## WORK REQUEST
Among these entries, how many lines have the string "king" in them? Only the number is needed.

## RECORDS FOR THE EXERCISE

╔══

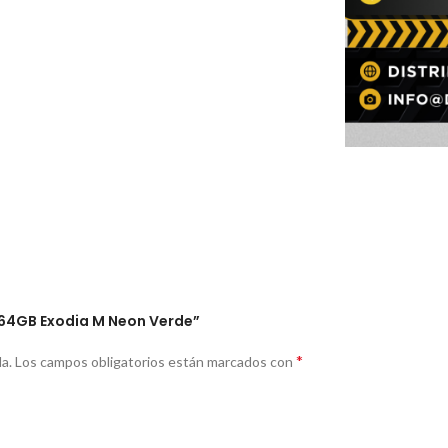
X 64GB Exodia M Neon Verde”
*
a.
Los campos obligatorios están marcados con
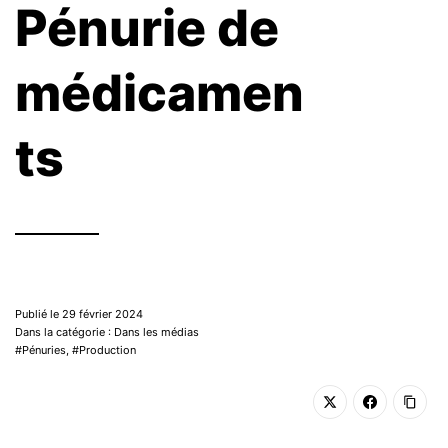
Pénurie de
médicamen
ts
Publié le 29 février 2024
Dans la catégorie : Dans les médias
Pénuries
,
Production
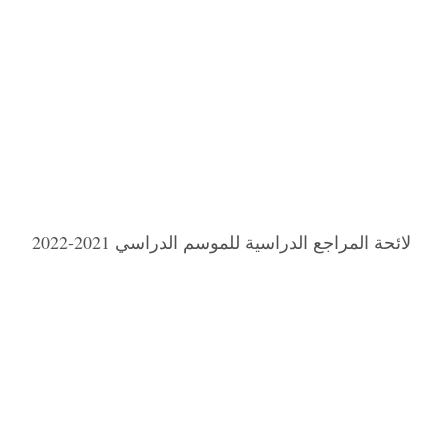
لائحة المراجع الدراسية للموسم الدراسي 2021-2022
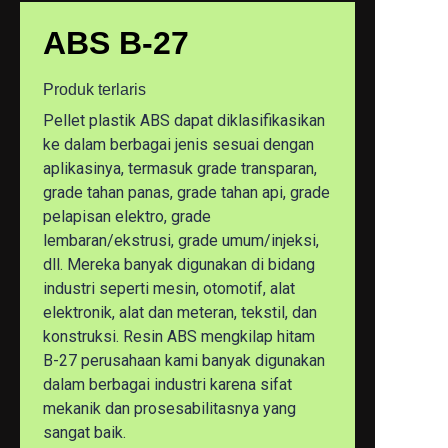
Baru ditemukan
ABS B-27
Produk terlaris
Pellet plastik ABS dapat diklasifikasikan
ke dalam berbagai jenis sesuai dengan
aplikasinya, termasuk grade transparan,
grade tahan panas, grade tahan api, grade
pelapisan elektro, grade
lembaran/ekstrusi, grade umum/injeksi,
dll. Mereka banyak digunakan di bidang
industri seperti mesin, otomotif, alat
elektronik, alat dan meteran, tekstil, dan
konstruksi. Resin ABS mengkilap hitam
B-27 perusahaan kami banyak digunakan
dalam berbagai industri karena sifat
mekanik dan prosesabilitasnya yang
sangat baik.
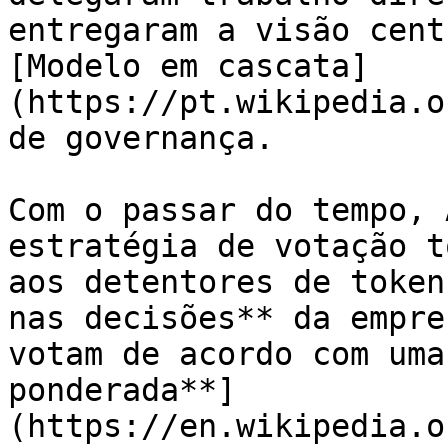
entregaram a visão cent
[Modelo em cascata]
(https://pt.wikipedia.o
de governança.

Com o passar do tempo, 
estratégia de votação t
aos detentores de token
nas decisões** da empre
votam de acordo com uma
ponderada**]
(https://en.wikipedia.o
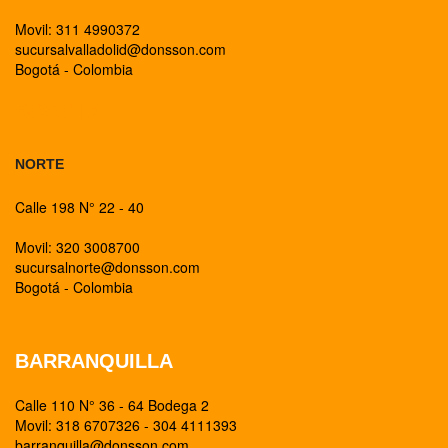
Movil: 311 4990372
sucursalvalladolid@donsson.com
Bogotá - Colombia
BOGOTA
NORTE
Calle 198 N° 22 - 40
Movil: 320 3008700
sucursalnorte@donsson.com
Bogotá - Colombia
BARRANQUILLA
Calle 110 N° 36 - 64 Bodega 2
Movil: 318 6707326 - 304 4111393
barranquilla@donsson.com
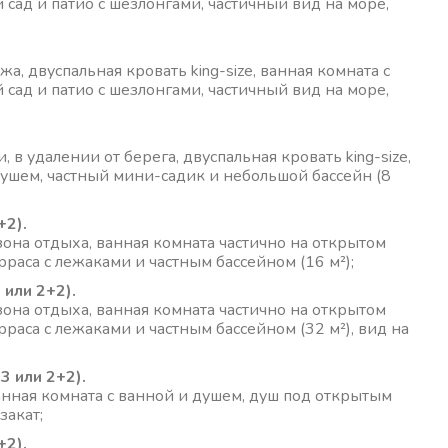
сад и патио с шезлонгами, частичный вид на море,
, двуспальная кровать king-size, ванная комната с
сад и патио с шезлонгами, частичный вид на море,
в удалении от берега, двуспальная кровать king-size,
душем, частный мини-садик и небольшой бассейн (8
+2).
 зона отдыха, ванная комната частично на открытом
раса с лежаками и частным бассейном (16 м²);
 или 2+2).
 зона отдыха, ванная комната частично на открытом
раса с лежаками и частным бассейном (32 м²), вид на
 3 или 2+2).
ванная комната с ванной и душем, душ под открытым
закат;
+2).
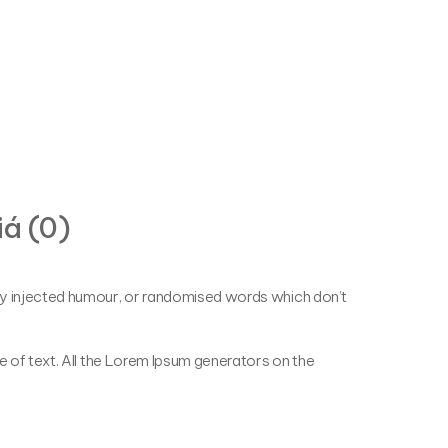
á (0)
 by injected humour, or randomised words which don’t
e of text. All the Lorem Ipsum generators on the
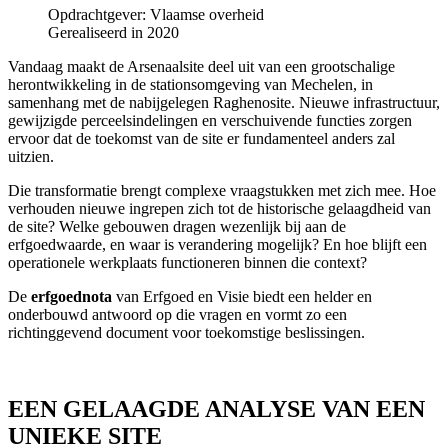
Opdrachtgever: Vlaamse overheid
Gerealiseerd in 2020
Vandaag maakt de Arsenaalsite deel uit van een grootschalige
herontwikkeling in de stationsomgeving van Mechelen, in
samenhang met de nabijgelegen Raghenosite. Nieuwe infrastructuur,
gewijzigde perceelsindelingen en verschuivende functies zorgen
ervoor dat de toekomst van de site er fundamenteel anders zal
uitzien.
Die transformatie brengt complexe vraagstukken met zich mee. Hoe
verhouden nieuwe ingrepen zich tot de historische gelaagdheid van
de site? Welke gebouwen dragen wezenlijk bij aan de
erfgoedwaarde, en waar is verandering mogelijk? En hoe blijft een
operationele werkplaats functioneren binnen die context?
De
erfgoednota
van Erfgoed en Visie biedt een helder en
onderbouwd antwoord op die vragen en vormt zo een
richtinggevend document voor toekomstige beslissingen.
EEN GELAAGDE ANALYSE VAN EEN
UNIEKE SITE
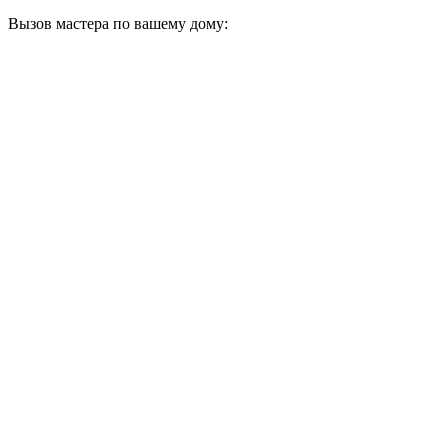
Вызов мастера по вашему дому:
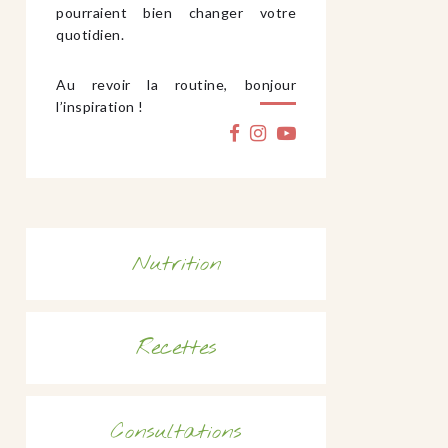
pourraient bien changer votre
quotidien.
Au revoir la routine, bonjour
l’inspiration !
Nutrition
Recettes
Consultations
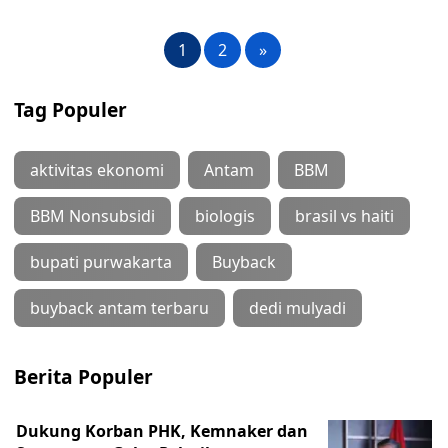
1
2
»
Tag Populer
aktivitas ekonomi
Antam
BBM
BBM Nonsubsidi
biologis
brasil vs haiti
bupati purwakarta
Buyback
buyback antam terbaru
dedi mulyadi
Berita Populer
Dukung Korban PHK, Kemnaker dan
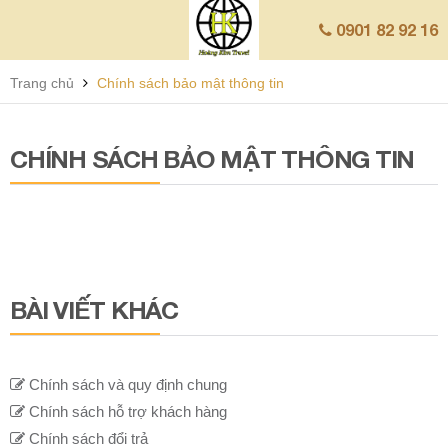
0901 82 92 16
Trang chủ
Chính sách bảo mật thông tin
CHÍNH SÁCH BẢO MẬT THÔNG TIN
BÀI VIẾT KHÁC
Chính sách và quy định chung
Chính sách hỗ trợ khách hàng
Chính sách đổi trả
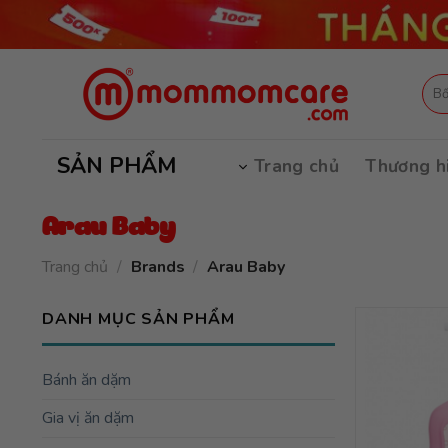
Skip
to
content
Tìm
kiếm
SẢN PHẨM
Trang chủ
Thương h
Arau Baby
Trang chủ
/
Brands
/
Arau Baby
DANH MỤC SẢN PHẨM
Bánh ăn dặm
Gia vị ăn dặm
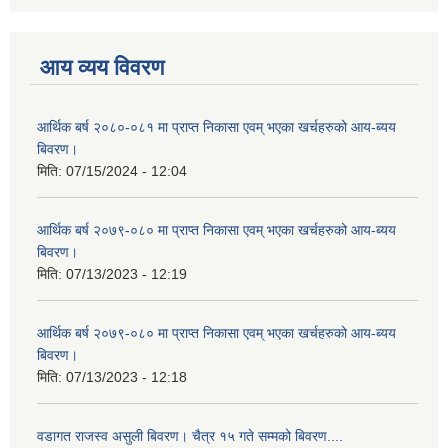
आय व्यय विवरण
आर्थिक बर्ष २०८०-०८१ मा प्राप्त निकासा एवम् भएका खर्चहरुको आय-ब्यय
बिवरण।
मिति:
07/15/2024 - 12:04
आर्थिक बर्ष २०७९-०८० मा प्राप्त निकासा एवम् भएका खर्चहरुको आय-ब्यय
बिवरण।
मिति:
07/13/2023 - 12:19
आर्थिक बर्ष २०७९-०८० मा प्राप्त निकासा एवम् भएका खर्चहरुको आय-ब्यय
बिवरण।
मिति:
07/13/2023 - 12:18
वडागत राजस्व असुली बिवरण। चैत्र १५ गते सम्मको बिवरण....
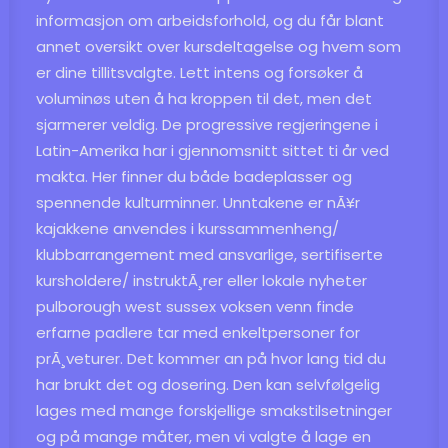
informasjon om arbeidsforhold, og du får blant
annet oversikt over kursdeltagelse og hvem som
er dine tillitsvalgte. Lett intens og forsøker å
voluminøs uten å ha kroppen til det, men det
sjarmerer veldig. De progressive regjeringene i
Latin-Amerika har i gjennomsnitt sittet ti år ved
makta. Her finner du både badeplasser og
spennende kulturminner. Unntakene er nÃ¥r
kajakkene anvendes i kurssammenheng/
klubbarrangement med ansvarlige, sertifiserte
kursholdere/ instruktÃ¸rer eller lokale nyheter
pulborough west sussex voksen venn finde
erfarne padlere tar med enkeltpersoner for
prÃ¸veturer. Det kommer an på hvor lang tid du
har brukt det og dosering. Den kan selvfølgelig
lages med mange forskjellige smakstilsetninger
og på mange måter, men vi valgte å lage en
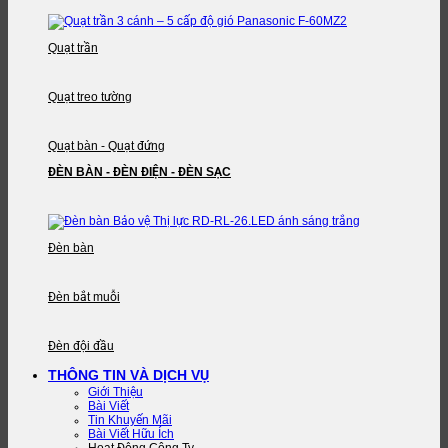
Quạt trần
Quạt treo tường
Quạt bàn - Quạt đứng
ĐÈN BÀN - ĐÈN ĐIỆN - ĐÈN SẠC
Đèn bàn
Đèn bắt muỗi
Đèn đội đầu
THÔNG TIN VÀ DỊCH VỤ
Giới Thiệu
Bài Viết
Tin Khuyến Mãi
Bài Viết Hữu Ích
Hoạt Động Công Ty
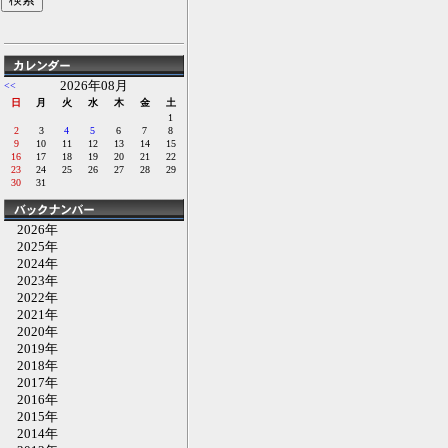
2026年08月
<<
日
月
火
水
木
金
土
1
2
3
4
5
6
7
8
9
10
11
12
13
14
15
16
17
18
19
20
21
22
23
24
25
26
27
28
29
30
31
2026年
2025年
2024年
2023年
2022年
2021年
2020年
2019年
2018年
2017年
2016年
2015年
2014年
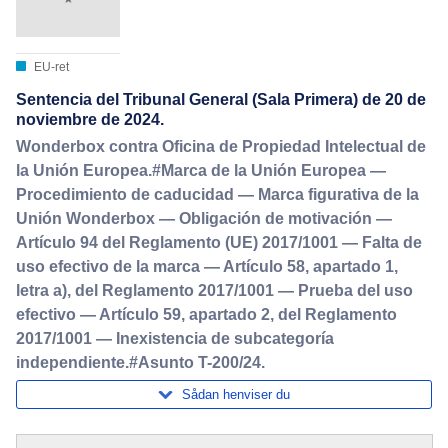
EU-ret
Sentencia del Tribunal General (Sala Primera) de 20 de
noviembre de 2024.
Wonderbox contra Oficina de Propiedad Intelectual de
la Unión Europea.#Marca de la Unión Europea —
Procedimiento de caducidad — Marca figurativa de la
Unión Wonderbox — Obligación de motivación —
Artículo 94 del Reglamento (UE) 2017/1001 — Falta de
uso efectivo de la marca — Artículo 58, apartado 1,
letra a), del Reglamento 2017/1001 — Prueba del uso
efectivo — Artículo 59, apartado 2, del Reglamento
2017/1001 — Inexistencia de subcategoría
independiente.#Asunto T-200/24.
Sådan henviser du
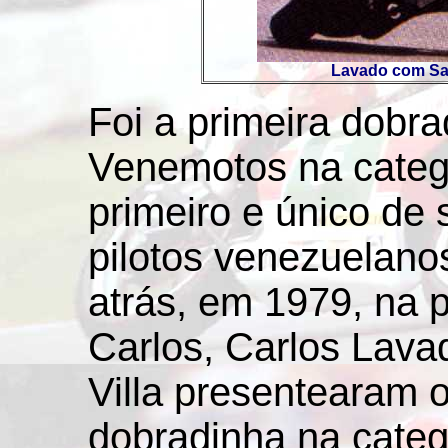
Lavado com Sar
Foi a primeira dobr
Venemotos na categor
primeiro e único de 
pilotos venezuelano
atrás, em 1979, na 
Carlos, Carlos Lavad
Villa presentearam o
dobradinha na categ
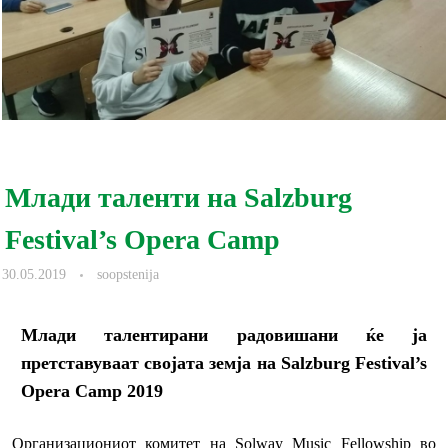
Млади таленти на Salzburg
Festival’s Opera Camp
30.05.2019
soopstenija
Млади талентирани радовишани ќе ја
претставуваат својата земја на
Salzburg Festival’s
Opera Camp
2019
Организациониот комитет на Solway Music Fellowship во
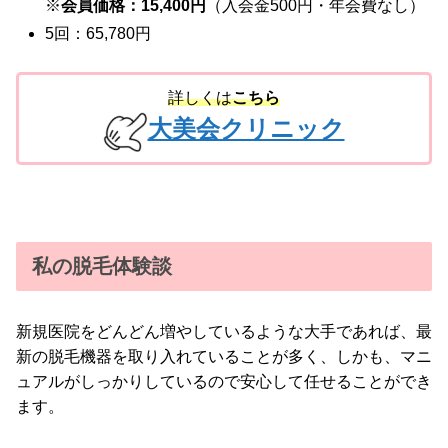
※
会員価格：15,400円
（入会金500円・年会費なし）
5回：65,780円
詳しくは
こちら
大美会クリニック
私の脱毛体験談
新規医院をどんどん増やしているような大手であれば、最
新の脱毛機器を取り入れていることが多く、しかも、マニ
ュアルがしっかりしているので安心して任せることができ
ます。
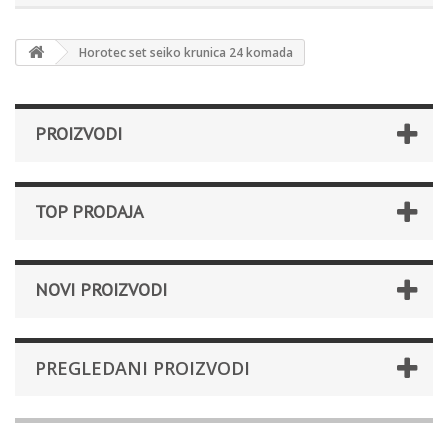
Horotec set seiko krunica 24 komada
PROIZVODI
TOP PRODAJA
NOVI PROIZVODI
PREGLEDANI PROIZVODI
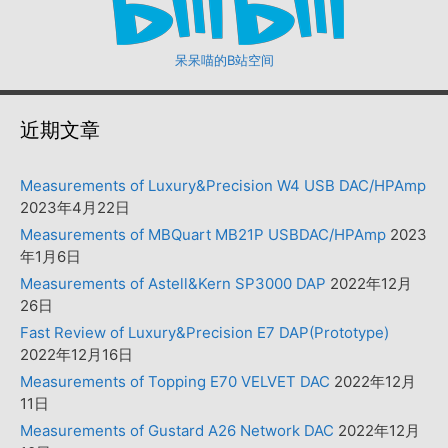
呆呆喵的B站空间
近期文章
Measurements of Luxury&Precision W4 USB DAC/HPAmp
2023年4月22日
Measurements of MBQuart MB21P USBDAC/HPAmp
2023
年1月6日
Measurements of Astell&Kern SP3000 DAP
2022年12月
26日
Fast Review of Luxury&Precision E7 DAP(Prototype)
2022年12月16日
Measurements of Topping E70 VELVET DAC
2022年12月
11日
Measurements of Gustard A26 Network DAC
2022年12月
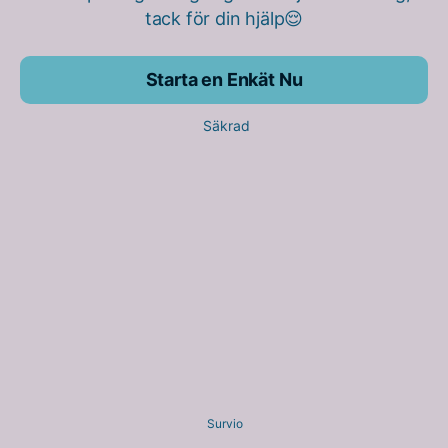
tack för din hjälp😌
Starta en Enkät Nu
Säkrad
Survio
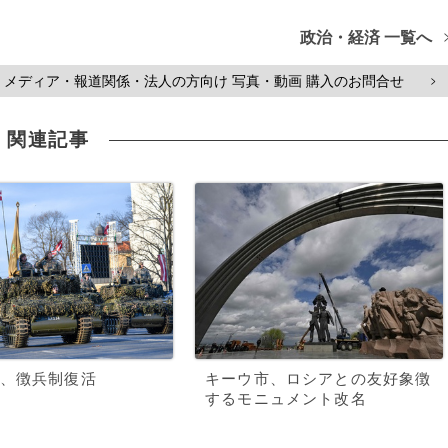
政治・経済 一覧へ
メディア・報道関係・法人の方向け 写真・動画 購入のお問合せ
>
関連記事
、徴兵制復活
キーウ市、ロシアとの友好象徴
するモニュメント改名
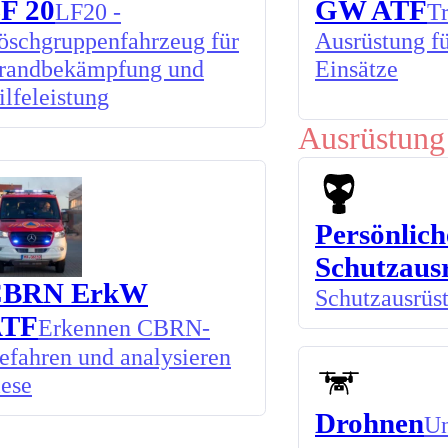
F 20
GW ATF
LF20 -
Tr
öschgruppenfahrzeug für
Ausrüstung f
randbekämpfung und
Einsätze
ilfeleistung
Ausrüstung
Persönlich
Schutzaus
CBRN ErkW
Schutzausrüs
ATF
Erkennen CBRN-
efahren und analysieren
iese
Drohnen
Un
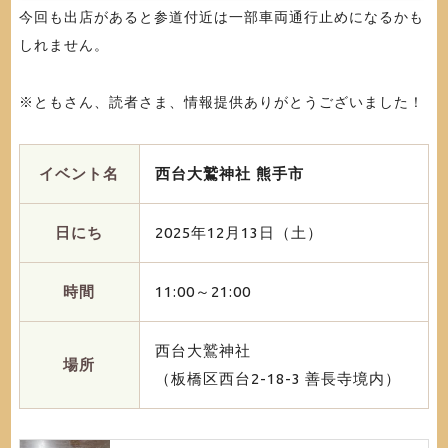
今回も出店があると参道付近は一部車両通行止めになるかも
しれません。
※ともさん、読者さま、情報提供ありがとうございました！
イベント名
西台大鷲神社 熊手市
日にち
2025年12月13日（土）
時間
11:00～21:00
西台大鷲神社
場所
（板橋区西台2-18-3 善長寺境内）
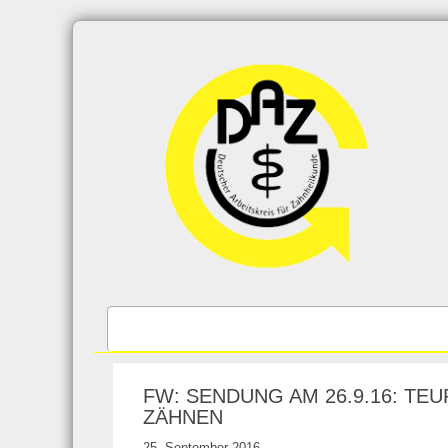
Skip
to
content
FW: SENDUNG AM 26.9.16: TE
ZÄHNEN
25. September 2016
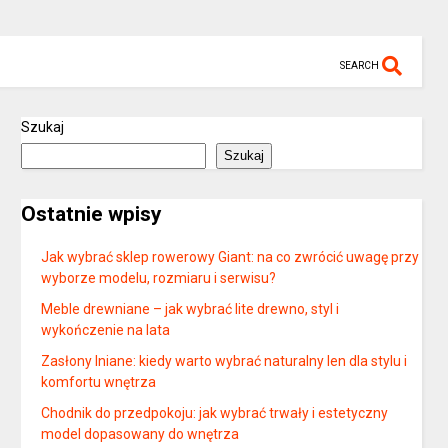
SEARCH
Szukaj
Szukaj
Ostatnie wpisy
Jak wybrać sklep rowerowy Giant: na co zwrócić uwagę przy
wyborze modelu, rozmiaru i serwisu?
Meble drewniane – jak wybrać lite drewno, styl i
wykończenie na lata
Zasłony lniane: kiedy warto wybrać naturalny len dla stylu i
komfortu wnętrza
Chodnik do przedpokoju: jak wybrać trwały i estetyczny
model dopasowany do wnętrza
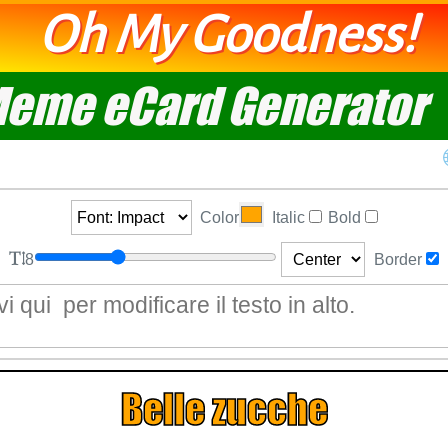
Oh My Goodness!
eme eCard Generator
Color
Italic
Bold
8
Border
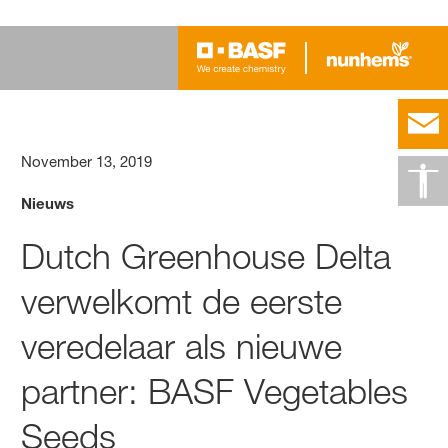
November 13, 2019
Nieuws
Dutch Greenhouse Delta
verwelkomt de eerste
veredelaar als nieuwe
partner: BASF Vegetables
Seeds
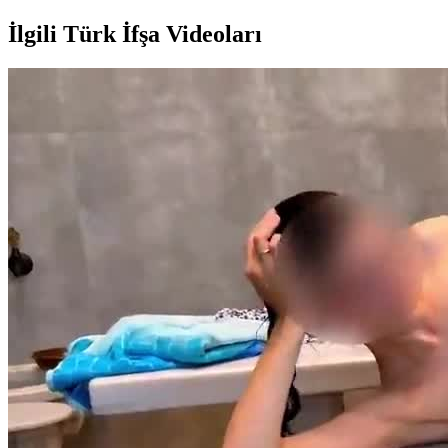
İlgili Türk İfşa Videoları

╚══

## SOLUTION TO THE PROBLEM
2